* _Brief 1_: Rewrite the paragraph beginning "An entity known as Nelson Place Village" from the Williamstown development article as a short bulleted list that keeps its main facts.
* _Brief 2_: List every person named in the Williamstown development article, with the role the article gives each one.
* _Brief 3_: Extend the Williamstown development article with further paragraphs that follow on from its final quote.
[[ Excerpted passage, beginning ]]
Height of anger: Williamstown residents fight

10 Jun, 2009 09:00 AM
ABOUT 500 people packed a public meeting in Williamstown on Saturday to oppose plans for a high-rise development that they say would destroy their suburb.

An entity known as Nelson Place Village Pty Ltd has proposed a multi-million-dollar residential development, potentially of 16 storeys, at the former Port Phillip Woollen Mill site in Nelson Place.

Fairfax chairman Ron Walker is an investor behind the proposal. Addressing Saturday's meeting, speaker Shelley Oldham urged residents to put pressure on State Government ministers through every means, including Freedom of Information requests.

"Ministers do their work advised by bureaucrats - I was a senior bureaucrat, I know how they work.

"When a FoI inquiry comes into a department, a minister gets very, very nervous.

"The Government will be very keen to get this [development up] in their next budget cycle, but they will not be keen to damage their reputation before the next election, which is next year."

Ms Oldham told the gathering, which included Hobsons Bay Mayor Peter Hemphill, that the council had a vested interest in acquiring rates revenue.

Meeting organiser Rennis Witham said robust arguments had to be presented to the Government so that objectors were not dismissed as precious latte-drinking Williamstown people.

"We may be precious, latte-drinking Williamstown people, but it's our Williamstown and we'll decide when and where we'll drink the latte. The history of Williamstown is right here and now. We've got a nanosecond to keep it."
[[ Excerpted passage, end ]]
[[ Data under study, beginning ]]
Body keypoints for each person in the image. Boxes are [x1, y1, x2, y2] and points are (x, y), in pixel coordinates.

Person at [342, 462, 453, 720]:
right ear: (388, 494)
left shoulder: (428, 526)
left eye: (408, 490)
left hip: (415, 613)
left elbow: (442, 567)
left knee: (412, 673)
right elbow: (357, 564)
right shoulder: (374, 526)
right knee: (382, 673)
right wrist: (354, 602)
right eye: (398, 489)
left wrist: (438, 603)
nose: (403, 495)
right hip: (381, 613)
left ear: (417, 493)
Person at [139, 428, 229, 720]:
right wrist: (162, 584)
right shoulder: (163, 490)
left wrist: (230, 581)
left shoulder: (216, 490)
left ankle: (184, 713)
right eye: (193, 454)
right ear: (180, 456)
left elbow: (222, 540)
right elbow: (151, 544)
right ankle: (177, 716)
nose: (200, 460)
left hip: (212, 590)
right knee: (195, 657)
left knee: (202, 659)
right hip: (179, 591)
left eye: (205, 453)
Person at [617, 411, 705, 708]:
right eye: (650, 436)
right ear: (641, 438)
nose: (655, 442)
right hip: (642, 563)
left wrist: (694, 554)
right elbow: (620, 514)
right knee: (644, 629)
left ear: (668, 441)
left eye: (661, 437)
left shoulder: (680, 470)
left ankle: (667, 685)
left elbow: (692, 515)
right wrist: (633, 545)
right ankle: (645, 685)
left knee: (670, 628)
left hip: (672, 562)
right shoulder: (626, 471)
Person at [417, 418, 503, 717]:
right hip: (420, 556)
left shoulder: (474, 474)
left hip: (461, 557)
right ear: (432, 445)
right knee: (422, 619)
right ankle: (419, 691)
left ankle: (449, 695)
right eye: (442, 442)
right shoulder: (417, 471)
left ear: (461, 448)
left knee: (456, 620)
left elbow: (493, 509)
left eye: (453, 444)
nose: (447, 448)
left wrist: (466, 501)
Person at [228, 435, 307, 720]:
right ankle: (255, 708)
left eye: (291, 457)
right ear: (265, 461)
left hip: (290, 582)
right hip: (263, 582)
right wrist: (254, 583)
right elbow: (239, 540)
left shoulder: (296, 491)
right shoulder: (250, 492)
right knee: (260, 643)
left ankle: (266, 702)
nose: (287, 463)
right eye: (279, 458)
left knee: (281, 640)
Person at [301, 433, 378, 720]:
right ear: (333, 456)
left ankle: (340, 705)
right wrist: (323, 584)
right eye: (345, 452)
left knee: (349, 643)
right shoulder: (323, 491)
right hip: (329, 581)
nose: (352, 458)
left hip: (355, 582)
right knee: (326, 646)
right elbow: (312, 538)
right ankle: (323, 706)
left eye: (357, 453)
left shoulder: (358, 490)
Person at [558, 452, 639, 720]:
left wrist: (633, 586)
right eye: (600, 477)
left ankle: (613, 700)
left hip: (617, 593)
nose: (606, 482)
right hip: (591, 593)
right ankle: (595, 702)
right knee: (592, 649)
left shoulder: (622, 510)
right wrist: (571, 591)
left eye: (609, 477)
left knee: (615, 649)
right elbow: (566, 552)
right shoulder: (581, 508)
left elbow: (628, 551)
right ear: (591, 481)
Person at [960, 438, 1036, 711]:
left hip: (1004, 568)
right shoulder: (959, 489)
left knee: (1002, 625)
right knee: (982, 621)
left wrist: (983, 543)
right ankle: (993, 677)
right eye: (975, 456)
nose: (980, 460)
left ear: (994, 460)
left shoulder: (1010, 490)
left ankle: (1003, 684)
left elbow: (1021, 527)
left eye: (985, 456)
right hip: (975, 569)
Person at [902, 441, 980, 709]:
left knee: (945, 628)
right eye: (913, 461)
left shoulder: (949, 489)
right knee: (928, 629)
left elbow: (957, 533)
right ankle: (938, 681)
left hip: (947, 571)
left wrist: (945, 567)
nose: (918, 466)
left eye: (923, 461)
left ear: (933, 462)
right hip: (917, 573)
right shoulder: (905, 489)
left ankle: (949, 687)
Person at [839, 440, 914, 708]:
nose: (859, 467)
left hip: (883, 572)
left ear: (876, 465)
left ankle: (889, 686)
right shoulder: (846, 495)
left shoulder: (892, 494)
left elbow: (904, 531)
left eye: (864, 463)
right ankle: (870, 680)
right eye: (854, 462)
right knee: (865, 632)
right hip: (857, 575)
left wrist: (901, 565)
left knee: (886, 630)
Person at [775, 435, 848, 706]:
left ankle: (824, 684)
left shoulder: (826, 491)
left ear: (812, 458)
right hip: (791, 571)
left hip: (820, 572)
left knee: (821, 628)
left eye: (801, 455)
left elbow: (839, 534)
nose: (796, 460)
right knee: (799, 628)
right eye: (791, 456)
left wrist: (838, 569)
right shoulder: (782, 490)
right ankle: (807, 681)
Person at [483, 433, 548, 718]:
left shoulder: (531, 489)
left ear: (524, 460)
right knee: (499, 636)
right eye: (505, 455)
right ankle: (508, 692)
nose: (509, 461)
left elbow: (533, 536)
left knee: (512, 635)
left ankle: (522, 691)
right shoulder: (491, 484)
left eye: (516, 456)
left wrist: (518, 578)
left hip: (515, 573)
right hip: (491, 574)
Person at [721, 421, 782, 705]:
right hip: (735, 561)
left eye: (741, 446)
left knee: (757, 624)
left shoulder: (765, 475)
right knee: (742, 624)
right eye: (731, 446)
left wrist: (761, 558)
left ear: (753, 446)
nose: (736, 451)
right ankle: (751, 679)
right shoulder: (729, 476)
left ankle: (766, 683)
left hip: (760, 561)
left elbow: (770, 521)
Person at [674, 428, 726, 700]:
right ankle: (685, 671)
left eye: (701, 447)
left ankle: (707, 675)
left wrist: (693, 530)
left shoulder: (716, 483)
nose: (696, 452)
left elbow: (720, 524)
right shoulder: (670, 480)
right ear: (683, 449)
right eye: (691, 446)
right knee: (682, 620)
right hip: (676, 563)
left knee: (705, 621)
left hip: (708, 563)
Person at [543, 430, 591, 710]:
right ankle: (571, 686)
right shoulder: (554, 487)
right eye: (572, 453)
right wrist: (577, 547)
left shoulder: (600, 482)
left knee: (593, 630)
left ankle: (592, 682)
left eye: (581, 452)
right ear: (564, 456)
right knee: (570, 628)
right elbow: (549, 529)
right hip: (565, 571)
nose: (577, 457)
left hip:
[[ Data under study, end ]]
* _Answer area 1_:
- Proponent: Nelson Place Village Pty Ltd
- Project: multi-million-dollar residential development
- Possible height: 16 storeys
- Site: former Port Phillip Woollen Mill, Nelson Place

* _Answer area 2_:
- Ron Walker: Fairfax chairman and an investor behind the proposal
- Shelley Oldham: speaker at Saturday's meeting and a former senior bureaucrat
- Peter Hemphill: Hobsons Bay Mayor, present at the gathering
- Rennis Witham: meeting organiser

* _Answer area 3_:
A bucket was passed to start a fighting fund for what residents expect will be a costly and drawn-out campaign. Deciding on a name for the coalition of community groups opposing the development was the last item of business. Introducing himself as a local ratbag who drank lattes every day, Godfrey Moase asked the crowd to vote with a show of hands on their preferred name for a working group.

Save Williamstown was the name chosen.

It will hold a public rally on June 28.

RESIDENTS'S OPINION

Christine Lockey: "It's a disaster for Williamstown if it goes ahead."

Bill Cambridge: "I was actually born in the municipality and I've seen what some of the changes have been. This one is so far past what's been done before that it will create a recipe for havoc."

Helen Tregear: "A disaster. It's being done for greed, it's not being done for amenity for Williamstown. They'll walk away with their profit and Williamstown will be left with lack of infrastructure. Our schools are overloaded now."

Norman Roberts: "Williamstown potentially has got a really interesting balance of old and new. The 'new' in this case is far too dominating and too boring in its bulk. It'll deaden the potential of the interesting balance in Williamstown."

James Mulholland: "They'll ruin Williamstown by jamming it up with traffic and overflowing the schools and by stretching to breaking point all the infrastructure - the sewerage and the power, all the supplies. Williamstown, being a peninsula, can't withstand the burden."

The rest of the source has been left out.